I have one of the machines John mentioned above that heats the stearic acid to make a vapor. It works great, but I do in practice use Fixodrop on customer watches. If you want to try the vapor method it just needs to be heated to about 80 degrees C, with the parts in a basket or something not in contact with it, in a container that can be closed. 30 to 60 seconds is enough time.

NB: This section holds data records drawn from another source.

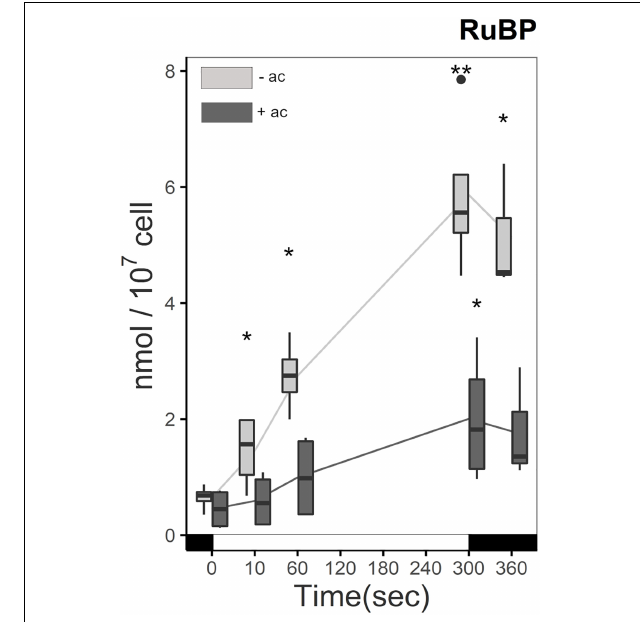
FIGURE 4 | Increase in RuBP quantity in (cid:49) rbcL under illumination with (dark gray) and without (light gray) acetate. Cells were irradiated with 300 µ mol photons m − 2 s − 1 (white segment) and samples were taken at different time points (as described in Figure 2 ). Metabolites were quantified per LC-MS/MS after quenching and extraction. Light significantly affected the accumulation of RuBP ( p -value < 0.001), and there was a significant difference due to acetate ( p -value < 0.001). Pairwise t -test were performed between time points (one asterisk, p < 0.05; two asterisks, p < 0.01). The boxplot has been built with four replicates. The line represents the mean. The dots represent outlier data that has been taken into account for standard error and statistics, designated as a dot in the whisker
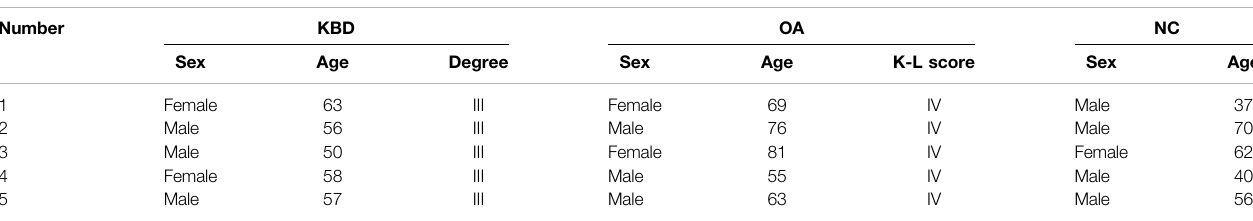
TABLE 2 | General information of subjects for IHC veri fi cation.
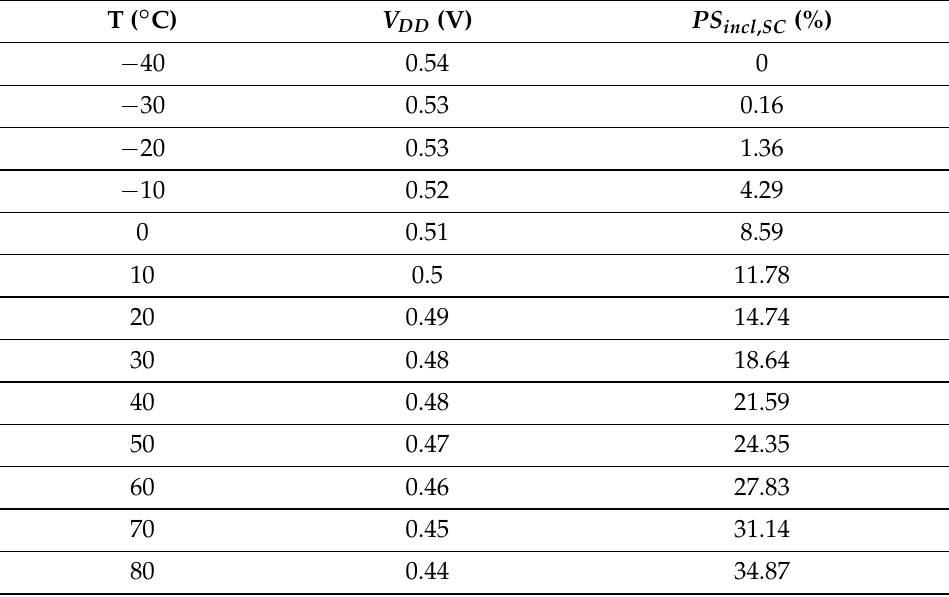
Figure 5. Graph of the result of SC simulations. Table 2. Results of final power savings when the power consumption of SC P SC is included, PS incl , SC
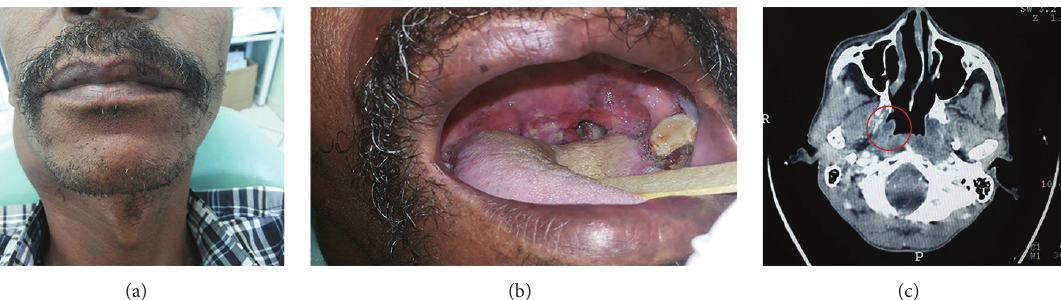
Figure 1: (a) The swelling on the right side of the neck, (b) ulcerated mass on the right palatine tonsil, and (c) CT image exhibiting a lobulated and ill-defined lesion (red circle).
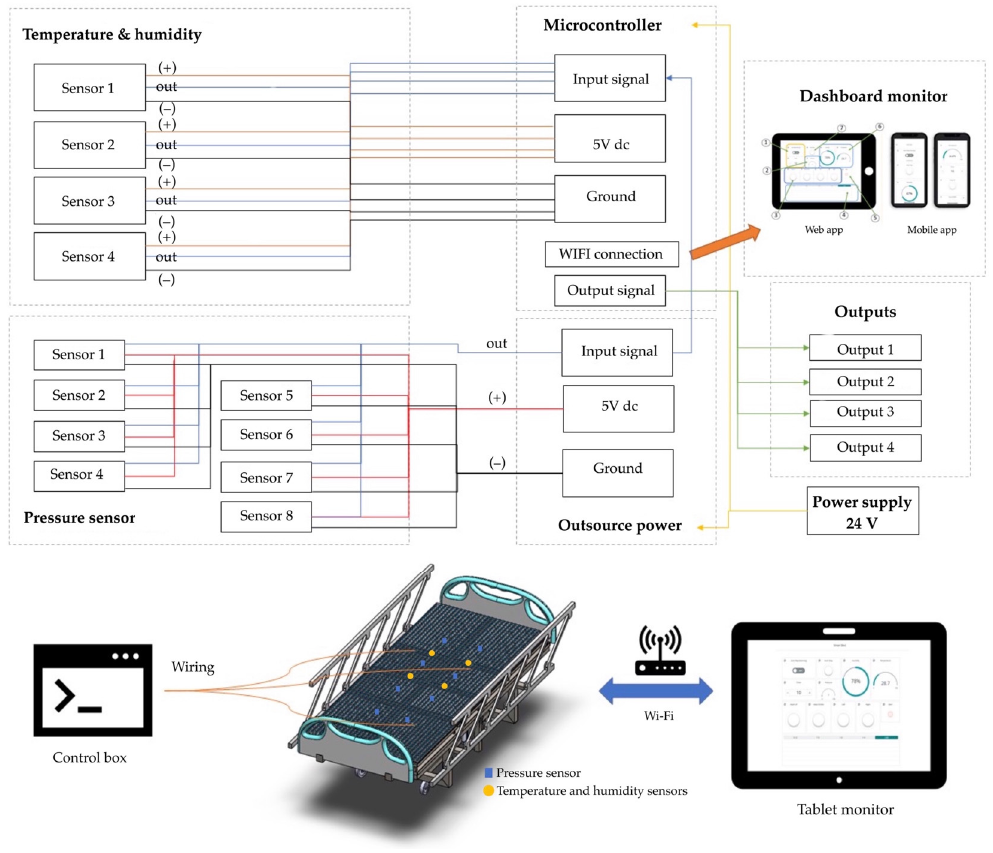
Figure 7. Control system of the electronic signal mechanism.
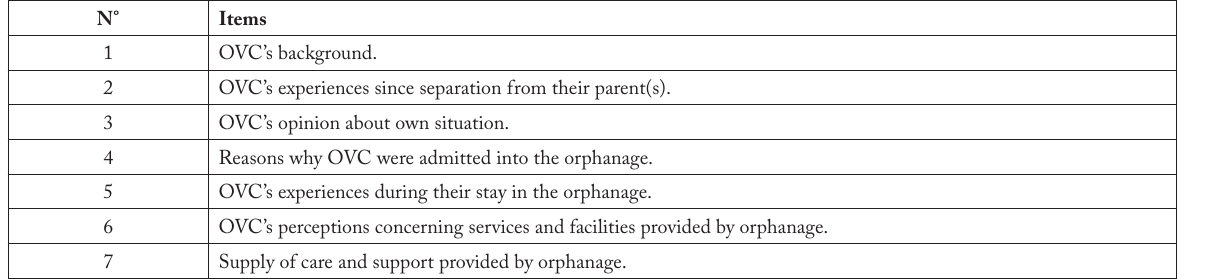
Table 1. Checklist for In-depth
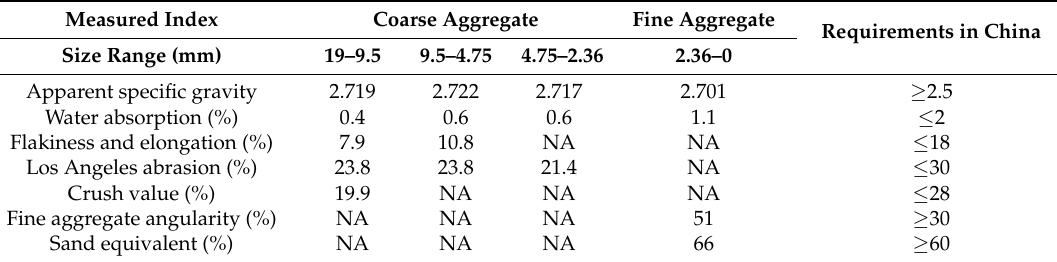
Table 2. Basic technical properties of granite aggregates.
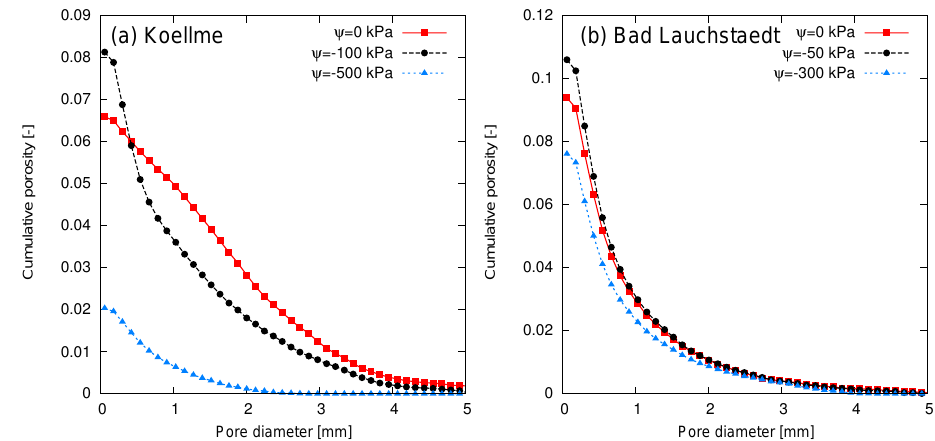
Figure 3. Cumulative pore size distribution ( > 61µm) in the Köllme soil (a) and the Bad Lauchstädt soil (b) at three different capillary pressures. Values are derived with the maximum inscribed sphere method and correspond to porosity larger than a specific pore diameter.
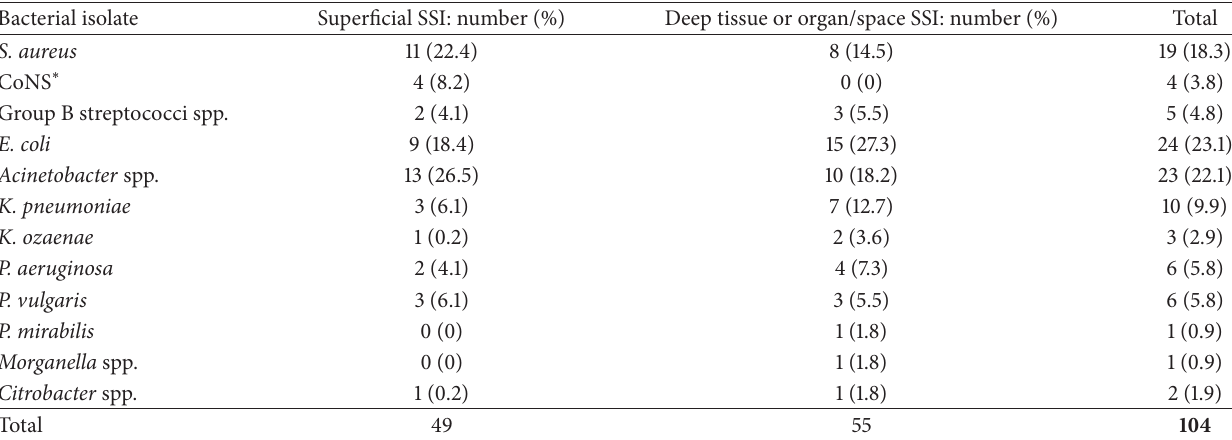
Table 3: Bacterial distribution based on SSI class.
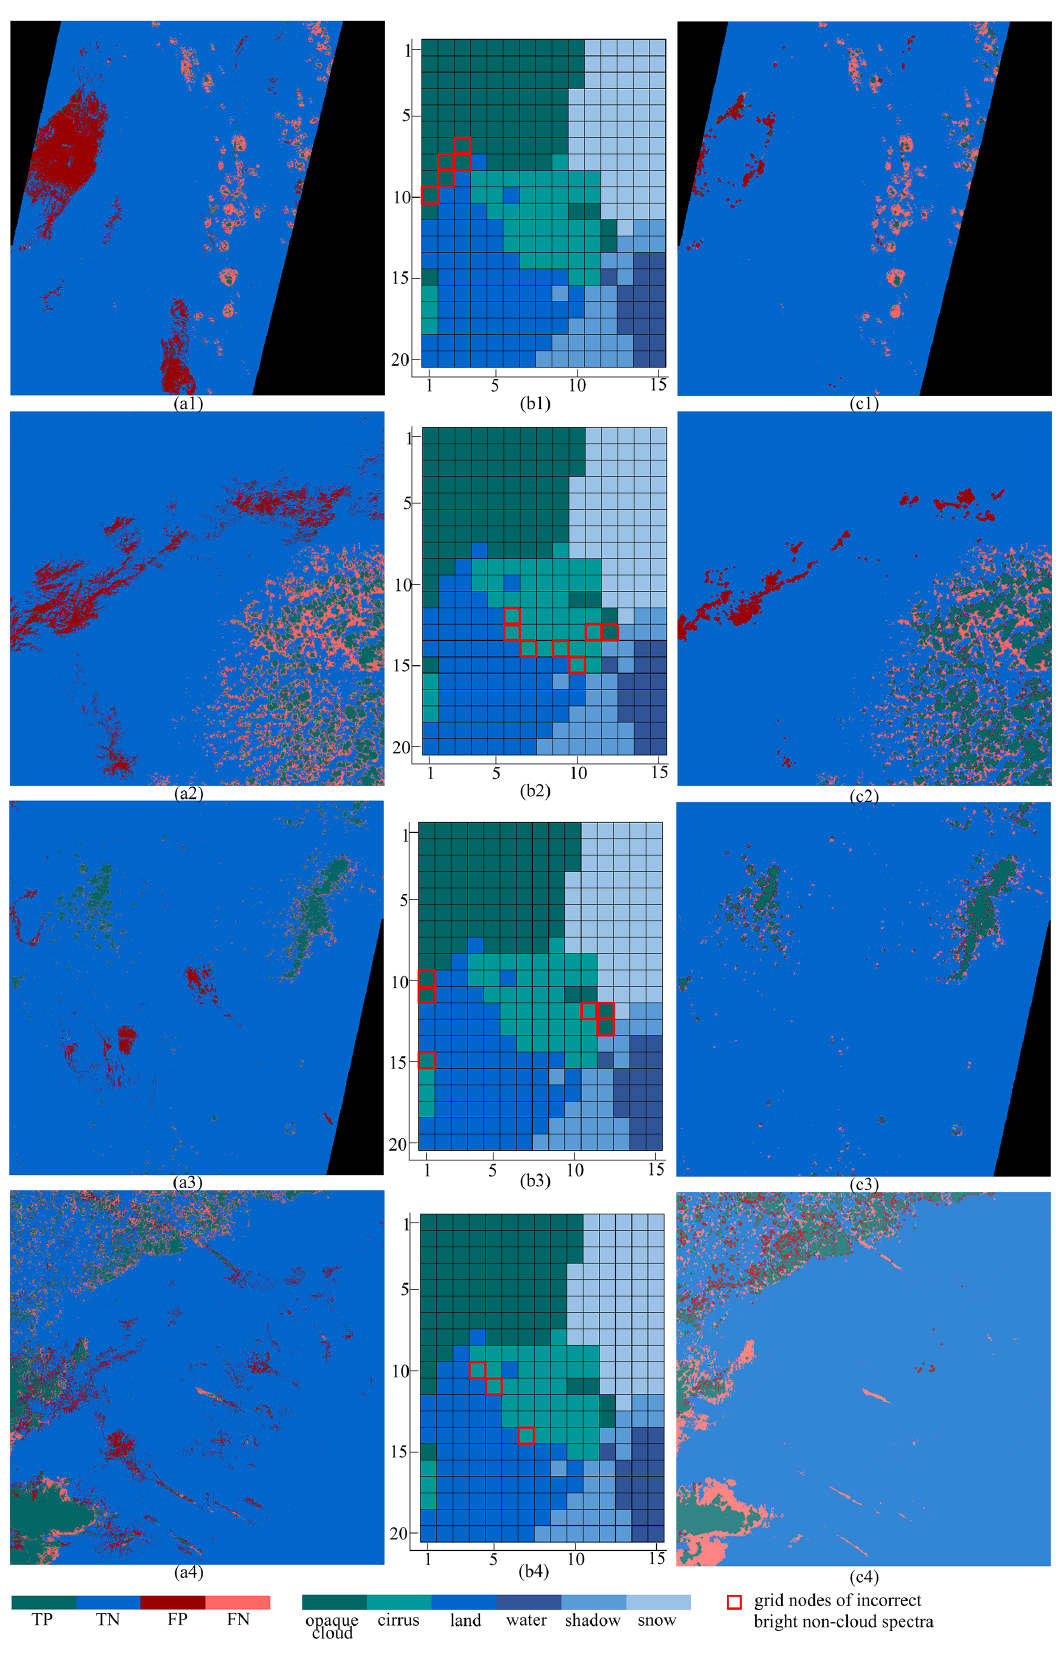
Figure 12. ( a1 – a4 ): SOM1 cloud masks, ( b1 – b4 ): neurons with altered labels, ( c1 – c4 ): SOM2 cloud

The first liquid epilame that Moebius marketed was Aretol, which was stearic acid in a solvent carrier. I don't know what the solvent was, but it wasn't alcohol. I have spoken to old watchmakers who mixed their own using pure isopropyl alcohol (99%) mixing 1:100 by weight. I have tried that and find that it leaves a visible film, didn't follow up with different ratios as I have the vapor method and Fixodrop. But if you try it with alcohol don't worry about it melting your shellac, it only needs to be in contact a few seconds. In fact the above machine, the Greiner U2, uses alcohol as the rinse for all the parts. The way it is designed the balance and fork get rinsed by themselves for a short time in fresh alcohol (it distills the alcohol continuously), then dried as the other parts get rinsed and the rinse is drained back into the distiller then regenerates for the final rinse. It's a very cool machine.